I’m interested particularly in the C++ Parallel Algorithm support.

As I understand it all allocation from the heap is now unified memory hence pageable from host to device and back.

I’m assuming this page mechanism has a fixed page size e.g. 4K.

Does this mean that the minimum allocation size from the heap is now 4K and how does that affect e.g. linked lists elements - dynamically allocated isolated small data type instances?

Does the memory usage become much larger and how would one manage this if so?

With many thanks,

Leigh…

While the migration of the data between the host and device is performed at a page granularity, the allocation of data is not. Rather the allocation is done within pool of unified memory so multiple small data types could be allocated within the same page. We actually created this pool for OpenACC (but is used with standard language parallelism as well) to help with the small memory allocations done in C++.

See: HPC Compilers User's Guide Version 22.7 for ARM, OpenPower, x86

Hi Mat,

Thanks for your reply. I read the reference link but I am somewhat troubled. If two variables are allocated in the same 4K page and one is used by the CPU while the other used by the GPU would the page thrash back and forth?

How is it possible to avoid this?

Thanks as always,

Leigh.

Hi Leigh,

Yes, if you had this condition then you would indeed see page migration back and forth between the CPU and GPU. Unfortunately, C++ stdpar doesn’t yet include methods to handle memory allocation when using multiple discrete memories, so in order for it work now, we must implicitly allocate all memory in the unified space.

The best way to avoid it would be to offload all the compute to the GPU so data is only copied once to and once from the device.

Sans that, you’d need to move to using OpenACC or CUDA, instead of stdpar, so you can explicitly manage the data yourself.

-Mat

I should also note, that if you do see a case where the performance is severely impacted by this scenario, please let us know, and if possible, provide an example we can inspect.

Hi Mat,

Thanks for that.

I’m having problems getting any information from the profiler. I run nvprof ./app_name and it gives me no data but gives me a warning about need to run a particular function to flush the buffers. (sorry I don’t have the particular message in front of me at the moment.

Do I need to compile with some extra flags and what command line should I be running?

Thanks,

Leigh.

Hi Leigh,

Yes, I’ve seen this error before as well but offhand have forgotten the solution so will need to ping our profiler folks.
Though nvprof has been deprecated, so you mind first trying Nsight-Systems instead?
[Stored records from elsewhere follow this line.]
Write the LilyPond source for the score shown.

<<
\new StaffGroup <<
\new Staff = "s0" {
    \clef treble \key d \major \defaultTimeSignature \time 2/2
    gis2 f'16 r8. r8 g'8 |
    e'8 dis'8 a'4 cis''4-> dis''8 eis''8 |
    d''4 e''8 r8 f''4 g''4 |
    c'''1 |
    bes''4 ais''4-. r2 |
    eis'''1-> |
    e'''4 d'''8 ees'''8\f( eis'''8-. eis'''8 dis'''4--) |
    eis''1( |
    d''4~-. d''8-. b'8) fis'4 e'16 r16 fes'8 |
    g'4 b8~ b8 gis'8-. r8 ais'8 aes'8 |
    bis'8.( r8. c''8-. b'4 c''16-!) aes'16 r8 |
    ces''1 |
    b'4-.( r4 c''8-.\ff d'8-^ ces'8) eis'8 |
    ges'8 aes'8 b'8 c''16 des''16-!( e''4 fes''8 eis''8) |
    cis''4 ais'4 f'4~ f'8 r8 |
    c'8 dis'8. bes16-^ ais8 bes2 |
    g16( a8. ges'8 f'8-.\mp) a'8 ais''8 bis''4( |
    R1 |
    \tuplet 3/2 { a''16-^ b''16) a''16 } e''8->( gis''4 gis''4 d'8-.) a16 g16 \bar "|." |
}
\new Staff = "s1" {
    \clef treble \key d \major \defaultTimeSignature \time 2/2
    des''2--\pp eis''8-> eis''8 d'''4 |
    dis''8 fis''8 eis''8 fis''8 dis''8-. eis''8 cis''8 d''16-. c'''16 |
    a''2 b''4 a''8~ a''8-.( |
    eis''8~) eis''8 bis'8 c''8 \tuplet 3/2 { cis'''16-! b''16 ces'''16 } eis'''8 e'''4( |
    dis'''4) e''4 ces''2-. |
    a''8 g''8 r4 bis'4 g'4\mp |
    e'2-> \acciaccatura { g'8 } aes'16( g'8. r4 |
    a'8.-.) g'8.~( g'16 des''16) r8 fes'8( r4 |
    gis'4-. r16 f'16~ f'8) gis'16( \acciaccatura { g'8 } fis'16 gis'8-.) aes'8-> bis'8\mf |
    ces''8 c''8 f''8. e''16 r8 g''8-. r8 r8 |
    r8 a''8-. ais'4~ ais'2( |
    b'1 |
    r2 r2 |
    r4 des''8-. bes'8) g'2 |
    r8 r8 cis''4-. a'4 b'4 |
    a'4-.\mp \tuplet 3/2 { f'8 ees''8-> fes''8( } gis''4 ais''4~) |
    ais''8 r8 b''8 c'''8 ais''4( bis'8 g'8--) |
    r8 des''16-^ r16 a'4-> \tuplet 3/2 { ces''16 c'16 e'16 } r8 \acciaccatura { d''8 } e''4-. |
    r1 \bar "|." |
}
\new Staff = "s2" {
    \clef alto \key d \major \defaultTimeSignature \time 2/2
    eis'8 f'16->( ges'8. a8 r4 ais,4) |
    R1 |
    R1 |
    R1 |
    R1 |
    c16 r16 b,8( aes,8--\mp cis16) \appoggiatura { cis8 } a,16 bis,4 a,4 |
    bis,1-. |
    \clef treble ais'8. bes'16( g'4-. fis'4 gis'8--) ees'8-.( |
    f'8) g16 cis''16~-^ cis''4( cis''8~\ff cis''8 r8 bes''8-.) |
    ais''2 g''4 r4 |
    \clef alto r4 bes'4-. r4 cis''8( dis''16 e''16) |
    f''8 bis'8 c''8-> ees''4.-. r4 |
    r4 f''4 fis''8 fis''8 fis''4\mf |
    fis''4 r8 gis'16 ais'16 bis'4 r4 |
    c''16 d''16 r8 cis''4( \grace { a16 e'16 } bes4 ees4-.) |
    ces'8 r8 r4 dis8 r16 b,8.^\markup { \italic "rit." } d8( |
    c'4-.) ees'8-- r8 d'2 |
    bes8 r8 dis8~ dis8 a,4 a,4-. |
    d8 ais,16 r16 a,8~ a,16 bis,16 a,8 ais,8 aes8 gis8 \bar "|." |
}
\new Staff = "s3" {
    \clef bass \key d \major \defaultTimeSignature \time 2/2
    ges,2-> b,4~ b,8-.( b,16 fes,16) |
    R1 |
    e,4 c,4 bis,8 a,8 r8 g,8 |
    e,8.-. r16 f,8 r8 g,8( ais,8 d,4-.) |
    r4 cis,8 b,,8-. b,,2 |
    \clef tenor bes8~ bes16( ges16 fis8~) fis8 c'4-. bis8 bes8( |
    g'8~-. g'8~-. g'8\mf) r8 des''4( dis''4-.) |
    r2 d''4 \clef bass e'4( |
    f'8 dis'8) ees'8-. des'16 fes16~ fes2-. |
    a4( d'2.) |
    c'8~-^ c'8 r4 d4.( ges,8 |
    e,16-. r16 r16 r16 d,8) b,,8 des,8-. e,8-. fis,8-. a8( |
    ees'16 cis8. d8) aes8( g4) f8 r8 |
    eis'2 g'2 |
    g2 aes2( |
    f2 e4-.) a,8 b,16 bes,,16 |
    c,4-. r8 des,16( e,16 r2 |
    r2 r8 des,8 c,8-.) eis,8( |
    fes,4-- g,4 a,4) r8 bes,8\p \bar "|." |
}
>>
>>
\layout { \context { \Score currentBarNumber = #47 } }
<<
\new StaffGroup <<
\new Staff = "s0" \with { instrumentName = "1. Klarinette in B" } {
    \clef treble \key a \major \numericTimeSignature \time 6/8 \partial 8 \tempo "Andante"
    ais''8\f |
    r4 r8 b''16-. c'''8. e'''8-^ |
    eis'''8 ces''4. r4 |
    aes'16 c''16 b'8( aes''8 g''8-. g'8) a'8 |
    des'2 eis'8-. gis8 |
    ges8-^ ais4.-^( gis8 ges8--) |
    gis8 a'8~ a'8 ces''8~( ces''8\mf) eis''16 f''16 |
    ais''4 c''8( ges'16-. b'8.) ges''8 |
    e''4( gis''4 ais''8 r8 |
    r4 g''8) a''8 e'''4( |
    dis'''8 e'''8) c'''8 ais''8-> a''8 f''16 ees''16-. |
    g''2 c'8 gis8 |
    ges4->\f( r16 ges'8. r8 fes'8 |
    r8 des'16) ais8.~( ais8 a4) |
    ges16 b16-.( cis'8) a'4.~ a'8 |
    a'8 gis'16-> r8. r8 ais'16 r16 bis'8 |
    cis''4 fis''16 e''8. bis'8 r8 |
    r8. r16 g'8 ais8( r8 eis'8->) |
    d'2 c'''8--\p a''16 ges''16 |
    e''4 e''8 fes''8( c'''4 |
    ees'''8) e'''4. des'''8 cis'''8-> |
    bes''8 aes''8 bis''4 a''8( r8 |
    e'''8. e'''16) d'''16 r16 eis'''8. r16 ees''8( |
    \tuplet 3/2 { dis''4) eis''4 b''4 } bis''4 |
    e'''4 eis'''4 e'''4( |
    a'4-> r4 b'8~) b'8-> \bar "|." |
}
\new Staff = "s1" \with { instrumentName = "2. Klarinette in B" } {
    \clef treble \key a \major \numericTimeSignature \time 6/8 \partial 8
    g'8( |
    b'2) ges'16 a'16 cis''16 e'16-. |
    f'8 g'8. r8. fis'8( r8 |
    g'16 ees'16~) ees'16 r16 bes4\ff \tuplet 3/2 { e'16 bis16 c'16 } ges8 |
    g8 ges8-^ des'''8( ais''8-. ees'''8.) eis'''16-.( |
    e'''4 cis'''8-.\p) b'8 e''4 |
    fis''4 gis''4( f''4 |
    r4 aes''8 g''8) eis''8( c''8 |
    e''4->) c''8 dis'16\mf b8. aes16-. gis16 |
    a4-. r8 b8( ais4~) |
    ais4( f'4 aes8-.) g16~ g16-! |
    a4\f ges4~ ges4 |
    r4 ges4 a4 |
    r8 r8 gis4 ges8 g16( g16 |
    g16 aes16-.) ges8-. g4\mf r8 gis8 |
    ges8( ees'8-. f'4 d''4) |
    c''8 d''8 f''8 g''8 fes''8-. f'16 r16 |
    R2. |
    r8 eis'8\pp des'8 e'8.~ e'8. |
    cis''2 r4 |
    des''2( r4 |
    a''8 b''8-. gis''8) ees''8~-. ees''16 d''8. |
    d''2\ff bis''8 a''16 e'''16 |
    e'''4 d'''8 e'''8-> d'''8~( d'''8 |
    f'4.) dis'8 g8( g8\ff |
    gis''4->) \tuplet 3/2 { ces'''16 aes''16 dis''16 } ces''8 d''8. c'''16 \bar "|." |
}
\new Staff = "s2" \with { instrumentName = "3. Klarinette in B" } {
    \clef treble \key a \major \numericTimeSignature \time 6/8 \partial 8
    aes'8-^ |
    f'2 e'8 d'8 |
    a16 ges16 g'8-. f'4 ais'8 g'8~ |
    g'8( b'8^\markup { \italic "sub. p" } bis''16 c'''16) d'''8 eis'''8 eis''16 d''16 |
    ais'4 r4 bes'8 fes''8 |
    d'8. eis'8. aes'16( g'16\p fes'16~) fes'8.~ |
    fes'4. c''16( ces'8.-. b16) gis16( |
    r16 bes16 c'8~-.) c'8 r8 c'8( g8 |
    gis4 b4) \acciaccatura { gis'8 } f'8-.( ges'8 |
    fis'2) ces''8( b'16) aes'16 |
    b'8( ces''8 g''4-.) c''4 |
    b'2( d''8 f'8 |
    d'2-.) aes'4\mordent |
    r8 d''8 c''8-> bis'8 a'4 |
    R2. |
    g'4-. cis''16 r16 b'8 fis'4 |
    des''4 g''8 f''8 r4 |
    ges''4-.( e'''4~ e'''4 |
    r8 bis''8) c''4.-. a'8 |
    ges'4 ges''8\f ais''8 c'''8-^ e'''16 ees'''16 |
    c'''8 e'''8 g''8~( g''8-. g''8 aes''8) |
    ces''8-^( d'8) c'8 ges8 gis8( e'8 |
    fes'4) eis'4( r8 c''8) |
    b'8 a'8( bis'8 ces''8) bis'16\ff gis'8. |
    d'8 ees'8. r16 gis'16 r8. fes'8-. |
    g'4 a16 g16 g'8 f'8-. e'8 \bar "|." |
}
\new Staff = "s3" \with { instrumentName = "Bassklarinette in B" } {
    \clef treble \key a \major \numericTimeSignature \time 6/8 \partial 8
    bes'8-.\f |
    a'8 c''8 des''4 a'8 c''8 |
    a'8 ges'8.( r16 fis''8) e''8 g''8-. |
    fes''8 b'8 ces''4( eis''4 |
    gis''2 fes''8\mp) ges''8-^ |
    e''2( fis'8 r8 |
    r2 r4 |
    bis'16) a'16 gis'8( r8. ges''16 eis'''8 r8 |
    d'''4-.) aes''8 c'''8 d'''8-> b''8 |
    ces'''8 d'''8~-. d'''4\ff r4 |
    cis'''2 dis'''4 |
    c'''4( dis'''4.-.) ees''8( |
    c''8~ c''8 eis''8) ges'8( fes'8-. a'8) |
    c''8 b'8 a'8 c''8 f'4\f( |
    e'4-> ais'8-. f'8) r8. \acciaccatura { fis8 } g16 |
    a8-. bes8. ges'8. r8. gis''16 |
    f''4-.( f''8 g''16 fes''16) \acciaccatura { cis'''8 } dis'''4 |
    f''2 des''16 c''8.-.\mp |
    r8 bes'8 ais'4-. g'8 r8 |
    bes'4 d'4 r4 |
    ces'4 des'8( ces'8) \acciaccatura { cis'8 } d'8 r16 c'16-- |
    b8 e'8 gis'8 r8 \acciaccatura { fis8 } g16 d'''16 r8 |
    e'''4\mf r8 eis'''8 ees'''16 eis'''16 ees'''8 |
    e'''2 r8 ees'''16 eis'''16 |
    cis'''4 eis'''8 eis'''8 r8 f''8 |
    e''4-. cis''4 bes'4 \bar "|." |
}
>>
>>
Nsight Systems and Nsight Compute are nvprof’s replacement. See: Nsight Systems Documentation for details.

-Mat

Hi Mat,

Thanks for that.

Here’s the output from my run (it runs under Gitlab-CI which is really useful as run and results capture is automated)…

+ nvprof ./main_stdpar
Setting up variables
==5564== NVPROF is profiling process 5564, command: 
./main_stdpar
Calculating the pythagorean distances
Running 1000 iterations
Calculation completed.
Elapsed time in nanoseconds : 57133003 ns
Elapsed time in microseconds : 57133 µs
Elapsed time in milliseconds : 57 ms
Elapsed time in seconds : 0 sec


==5564== Profiling application: ./main_stdpar
==5564== Profiling result:
No kernels were profiled.
No API activities were profiled.
==5564== Warning: Some profiling data are not recorded. Make 
sure cudaProfilerStop() or cuProfilerStop() is called before 
application exit to flush profile data.